Some day, we'll have a technology sub that isn't polluted with Twitter "news".
It's a tech company that is burning itself to a ground. Hard to take your eyes off of a slow moving car crash.
Sometimes it’s fun to just sit back and watch platforms combust due to their own arrogance.
We'll save you a seat, but you'll need to bring your own popcorn.
Anyway I'm glad this shitshow happened because it was a much needed boost for federated software like Lemmy.
These were weeks where decades happened.
Never understood why we call them tech companies to be honest. There is nothing technologically interesting at twitter. And if there is... it is never the subject.
So I think the main thing is scale—they're tech companies (in the category they're in) because of the engineering required to build & maintain something that operates at the scale they do
And IMO at least in the early years it was pretty impressive what Twitter was capable of in terms of technology.
If I remember, tech companies are generally those whose primary products are digitally based. And technology these days has essentially become synonymous woth the internet.
Let's hope "X" continues down the path to it's own demise.
I'm still waiting for any article that talks about the tech that Twitter is supposed to be so famous for.
What Twitter did well I think was handle the non-trvial problems of scale, and did a fairly credible job of content moderation. I can find fault with a lot of how they handled that but they did honestly try. Becoming the dominant platform is always largely luck, but had they not adequately handled scale and content they would not have lasted for so long. Content moderation is a people, process, and technology problem.
Twitter like it or not has been pivotal for connecting people around the world especially those with less developed infrastructure. The Arab Spring events would not have happened without it. Which is why I think the Saudis were happy to give Elon money. They knew he'd either make it more friendly for them, or kill it and they'd have a hold on him because of the money he owes.
This is a bit of a learning experience though.
The big tech companies advocated during 2020 that they were not biased and should not be held responsible for policing the Internet.
Since then, FB swapped to Meta to cover up the documents showing FB is intentionally causing psychological damage our children because it gives them more clicks/view time.
OpenAI scraped the Internet, legally and illegally to power ChatGPT.
Twitter, a social media company known for free speech, was bought by Musk, a former Trump associate. Trump was reinstated during this period and dissent was banned.
Google decided to push web DRM to force us to use their software or else we can't access the Internet.
Sounds like they very much want to police the Internet. We just aren't putting the pieces together in a collective way.
OpenAI scraped the Internet, legally and illegally to power ChatGPT.
I'm not a huge OpenAI fan, but it's not yet been determined that they acted illegally. I believe the matter is still being pursued in court.
I think people are too focused on the scraping, which is clearly not illegal, but is what the roch people who own the websites are hollering about because they wanted to make money off of selling the posted content they did not actually own
Open AI's implementation of image creation in the style of a particular artist using copyrighted works is going to be the big outcome.
It's not illegal for a person to learn things online.
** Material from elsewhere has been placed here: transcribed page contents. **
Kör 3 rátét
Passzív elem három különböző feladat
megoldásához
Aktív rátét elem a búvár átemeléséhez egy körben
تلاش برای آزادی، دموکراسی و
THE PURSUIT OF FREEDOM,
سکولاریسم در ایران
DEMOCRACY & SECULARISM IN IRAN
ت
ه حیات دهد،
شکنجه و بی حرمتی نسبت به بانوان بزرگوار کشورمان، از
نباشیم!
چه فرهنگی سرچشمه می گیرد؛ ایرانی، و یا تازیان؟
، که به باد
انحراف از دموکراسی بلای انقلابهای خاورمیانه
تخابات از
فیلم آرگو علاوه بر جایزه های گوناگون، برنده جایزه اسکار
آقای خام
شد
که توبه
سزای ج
That's one of the original purposes of the "world wide web" when it was opened to universities.
It is illegal to copy someone's brand and use it to make money. These chat bots are literally charging people to take input like "write a story in this author's style" and outputting a story that is a poor mimicry. The main problem is they are charging money based on someone else's trademark. Not that they write a similar story.
Immorally then.
Illegally, maybe. Immorally, probably not. It’s fine for a human to read something and learn from it, so why not an algorithm? All of the original content is diluted into statistics so much that the source material does not exist in the model. They didn’t hack any databases, they merely use information that’s already available for anyone to read on the internet.
Honestly, the real problem is not that OpenAI learned from publicly available material, but that something trained on public material is privately owned.
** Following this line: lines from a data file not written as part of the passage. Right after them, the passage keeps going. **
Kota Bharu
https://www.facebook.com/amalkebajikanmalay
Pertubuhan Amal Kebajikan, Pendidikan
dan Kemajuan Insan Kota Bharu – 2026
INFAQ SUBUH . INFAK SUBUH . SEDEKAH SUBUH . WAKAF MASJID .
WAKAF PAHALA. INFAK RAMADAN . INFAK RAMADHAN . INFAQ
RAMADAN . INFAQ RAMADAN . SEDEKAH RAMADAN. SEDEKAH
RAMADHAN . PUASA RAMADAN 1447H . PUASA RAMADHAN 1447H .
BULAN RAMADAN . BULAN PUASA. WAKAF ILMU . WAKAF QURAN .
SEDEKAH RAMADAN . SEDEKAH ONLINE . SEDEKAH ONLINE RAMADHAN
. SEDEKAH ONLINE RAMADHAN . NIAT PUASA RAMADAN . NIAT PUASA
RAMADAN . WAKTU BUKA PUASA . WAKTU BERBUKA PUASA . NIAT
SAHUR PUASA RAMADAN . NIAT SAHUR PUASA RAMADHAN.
On Reddit I've found most of the news about the big social networks is posted by only handful accounts, they also don't post other interesting things, so you can just block them.
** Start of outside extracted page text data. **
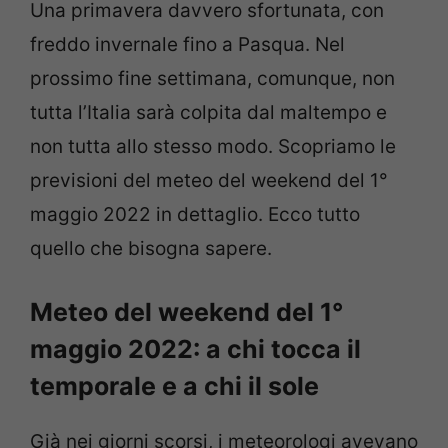
Una primavera davvero sfortunata, con
freddo invernale fino a Pasqua. Nel
prossimo fine settimana, comunque, non
tutta l’Italia sarà colpita dal maltempo e
non tutta allo stesso modo. Scopriamo le
previsioni del meteo del weekend del 1°
maggio 2022 in dettaglio. Ecco tutto
quello che bisogna sapere.
Meteo del weekend del 1°
maggio 2022: a chi tocca il
temporale e a chi il sole
Già nei giorni scorsi, i meteorologi avevano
I'm hoping that'll work on Lemmy as well.
I haven't seen an option to block people here on Lemmy. I'm a new migrant (12+ years on reddit, nuked to oblivion), so maybe I just haven't seen the option yet. But i did look for a quick second before posting this reply, to no avail.
Click on their name, on the upper right of the page you end up on will be two buttons, "Send Message" and "Block User". Hit the latter.
And welcome aboard! (I'm a fairly new Lemmy immigrant as well)
Always remember to never feed the trolls. It's a very basic Internet rule that we should have continued to follow. Block and move on
i think in this case we also want to consider...
do not click a twitter link
... as the article states, it is the traffic, itself, that they want.
Even better. Don't click on Twitter and don't engage with trolls in any format.
I thought it was the same thing that happens with these "content creator" in every niche. Over saturation requiring these greater extremes to get more attention.
Salon.com articles always sound like a 21 year old Redditor wrote them.
“The grifters that make up the troll-industrial complex are not okay.”
Who writes this lmao. Do they spin a wheel of buzzwords and just write a sentence with whatever comes up?